The European AI Act — the world's first comprehensive artificial intelligence law — enters into force in phases from 2024 to 2027. The law divides AI systems by risk levels: from completely prohibited practices to high-risk applications in industry, medicine, and transport, which must comply with strict requirements for transparency, mandatory audits, and multi-stage certification. This block irritates Siemens more than anything else.
The company actively implements AI in its products: manufacturing automation systems, smart electrical grids, medical diagnostic equipment, digital factory twins. Most of these directions fall into the high-risk category under the AI Act classification — which means additional compliance costs, lengthy approval procedures, and a real risk of falling behind competitors from the US and China, not burdened by analogous requirements.
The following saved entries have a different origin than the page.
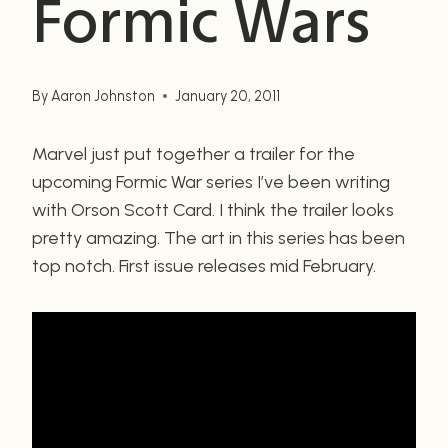
Formic Wars
By
Aaron Johnston
January 20, 2011
Marvel just put together a trailer for the
upcoming Formic War series I’ve been writing
with Orson Scott Card. I think the trailer looks
pretty amazing. The art in this series has been
top notch. First issue releases mid February.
The United States and China offer a striking contrast. The American administration consistently curtails restrictive AI initiatives and declares a course toward technological dominance without excessive regulatory pressure on business. China, despite its own AI system requirements, provides industrial companies with access to a giant domestic market, large-scale government support for development, and a high pace of implementation.
Against this backdrop, the European approach is perceived as a structural competitive disadvantage. Siemens is not the first company to publicly criticize the AI Act. Earlier, Meta, several Scandinavian technology companies, and European AI startups voiced similar positions, warning of the risk of technological emigration.
Volkswagen, BASF, and other industrial conglomerates also pointed to regulatory burden as a factor reducing Europe's investment attractiveness.
Busch formulated his position firmly and pragmatically: Siemens will place its investments where it is economically justified. If the EU does not create conditions comparable to those of competitors, capital and expertise will move to where they are welcome. For Europe, this is a critical signal. Industrial AI is not a story about chatbots — it is real competitiveness in manufacturing, healthcare, and energy. If Siemens realizes this threat, the precedent will create a chain reaction. European regulators will need to find a balance between protecting citizens from AI risks and maintaining the region's attractiveness for technological investments — so far, this balance has clearly not been found.